Task goal. Within the listing below, the lines containing "phone" are to be counted. Give the number only.

■ ■ ■ ■ ■ ■ ■

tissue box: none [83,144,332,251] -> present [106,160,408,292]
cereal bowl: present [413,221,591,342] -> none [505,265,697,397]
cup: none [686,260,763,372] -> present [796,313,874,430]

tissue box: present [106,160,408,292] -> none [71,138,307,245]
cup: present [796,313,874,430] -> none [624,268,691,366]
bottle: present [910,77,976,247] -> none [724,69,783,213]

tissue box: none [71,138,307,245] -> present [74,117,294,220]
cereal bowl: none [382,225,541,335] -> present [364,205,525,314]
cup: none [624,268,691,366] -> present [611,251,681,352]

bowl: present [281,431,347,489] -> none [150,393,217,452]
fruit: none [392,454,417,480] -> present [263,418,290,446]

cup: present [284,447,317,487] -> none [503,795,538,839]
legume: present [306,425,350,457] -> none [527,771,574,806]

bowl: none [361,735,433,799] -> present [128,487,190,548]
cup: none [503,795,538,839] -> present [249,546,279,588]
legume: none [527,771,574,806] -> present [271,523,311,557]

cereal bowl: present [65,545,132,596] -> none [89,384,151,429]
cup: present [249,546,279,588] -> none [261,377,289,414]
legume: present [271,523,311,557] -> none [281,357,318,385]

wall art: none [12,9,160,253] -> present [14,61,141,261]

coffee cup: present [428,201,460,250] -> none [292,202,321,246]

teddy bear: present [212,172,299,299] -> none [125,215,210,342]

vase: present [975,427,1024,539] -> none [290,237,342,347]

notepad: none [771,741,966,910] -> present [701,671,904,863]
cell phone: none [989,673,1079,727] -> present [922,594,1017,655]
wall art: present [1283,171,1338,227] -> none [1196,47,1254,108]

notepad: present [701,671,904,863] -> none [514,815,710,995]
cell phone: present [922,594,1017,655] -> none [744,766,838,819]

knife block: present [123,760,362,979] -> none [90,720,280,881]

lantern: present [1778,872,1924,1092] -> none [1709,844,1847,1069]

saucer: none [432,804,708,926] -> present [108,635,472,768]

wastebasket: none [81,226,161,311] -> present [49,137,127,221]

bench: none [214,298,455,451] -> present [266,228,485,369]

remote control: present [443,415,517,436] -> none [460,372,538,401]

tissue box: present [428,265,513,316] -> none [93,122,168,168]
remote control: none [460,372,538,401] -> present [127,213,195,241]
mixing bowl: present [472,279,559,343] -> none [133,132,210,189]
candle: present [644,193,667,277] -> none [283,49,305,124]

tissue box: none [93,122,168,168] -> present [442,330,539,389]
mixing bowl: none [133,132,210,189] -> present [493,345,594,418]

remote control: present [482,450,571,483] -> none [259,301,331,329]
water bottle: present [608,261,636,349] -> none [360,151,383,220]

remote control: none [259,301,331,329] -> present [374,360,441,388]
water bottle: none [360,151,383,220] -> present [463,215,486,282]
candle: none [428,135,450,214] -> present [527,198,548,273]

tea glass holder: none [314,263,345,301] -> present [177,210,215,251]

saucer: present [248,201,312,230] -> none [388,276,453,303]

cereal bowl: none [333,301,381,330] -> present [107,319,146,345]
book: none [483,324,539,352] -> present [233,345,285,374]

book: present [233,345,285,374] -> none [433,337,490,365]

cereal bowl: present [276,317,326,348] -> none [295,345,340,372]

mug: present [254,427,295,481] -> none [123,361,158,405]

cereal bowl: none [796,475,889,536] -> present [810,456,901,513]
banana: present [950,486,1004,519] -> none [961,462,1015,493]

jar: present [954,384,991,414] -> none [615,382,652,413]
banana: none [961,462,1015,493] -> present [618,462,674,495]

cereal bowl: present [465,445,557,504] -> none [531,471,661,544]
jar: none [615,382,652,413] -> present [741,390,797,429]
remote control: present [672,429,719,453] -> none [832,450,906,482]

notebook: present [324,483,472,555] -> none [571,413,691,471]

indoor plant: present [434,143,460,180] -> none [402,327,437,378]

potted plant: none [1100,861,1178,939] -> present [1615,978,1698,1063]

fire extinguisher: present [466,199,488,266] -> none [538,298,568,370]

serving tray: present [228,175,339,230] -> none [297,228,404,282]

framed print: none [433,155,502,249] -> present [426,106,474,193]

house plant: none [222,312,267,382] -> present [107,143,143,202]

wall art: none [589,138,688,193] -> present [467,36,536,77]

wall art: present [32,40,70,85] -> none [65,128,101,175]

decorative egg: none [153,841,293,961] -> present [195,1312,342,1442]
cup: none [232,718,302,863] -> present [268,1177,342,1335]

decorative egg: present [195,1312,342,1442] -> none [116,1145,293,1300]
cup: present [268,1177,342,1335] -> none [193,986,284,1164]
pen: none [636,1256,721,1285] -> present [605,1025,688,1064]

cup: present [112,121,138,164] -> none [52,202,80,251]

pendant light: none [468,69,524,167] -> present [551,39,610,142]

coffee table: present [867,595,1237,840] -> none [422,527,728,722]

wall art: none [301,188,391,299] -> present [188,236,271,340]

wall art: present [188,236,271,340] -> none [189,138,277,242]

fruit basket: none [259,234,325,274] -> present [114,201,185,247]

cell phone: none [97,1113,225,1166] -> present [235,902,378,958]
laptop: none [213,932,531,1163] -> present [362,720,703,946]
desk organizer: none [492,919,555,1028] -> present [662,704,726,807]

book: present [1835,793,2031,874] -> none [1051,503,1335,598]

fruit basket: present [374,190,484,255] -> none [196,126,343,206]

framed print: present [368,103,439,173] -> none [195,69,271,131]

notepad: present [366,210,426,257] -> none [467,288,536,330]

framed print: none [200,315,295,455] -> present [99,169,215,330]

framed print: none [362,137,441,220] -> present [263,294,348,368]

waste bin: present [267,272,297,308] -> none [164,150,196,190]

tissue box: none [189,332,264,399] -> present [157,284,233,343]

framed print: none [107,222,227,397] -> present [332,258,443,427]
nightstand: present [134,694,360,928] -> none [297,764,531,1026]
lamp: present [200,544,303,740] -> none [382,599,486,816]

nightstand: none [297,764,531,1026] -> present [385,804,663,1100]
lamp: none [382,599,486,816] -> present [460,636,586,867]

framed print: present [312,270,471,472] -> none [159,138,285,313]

■ ■ ■ ■ ■ ■ ■

Exercise answer. 3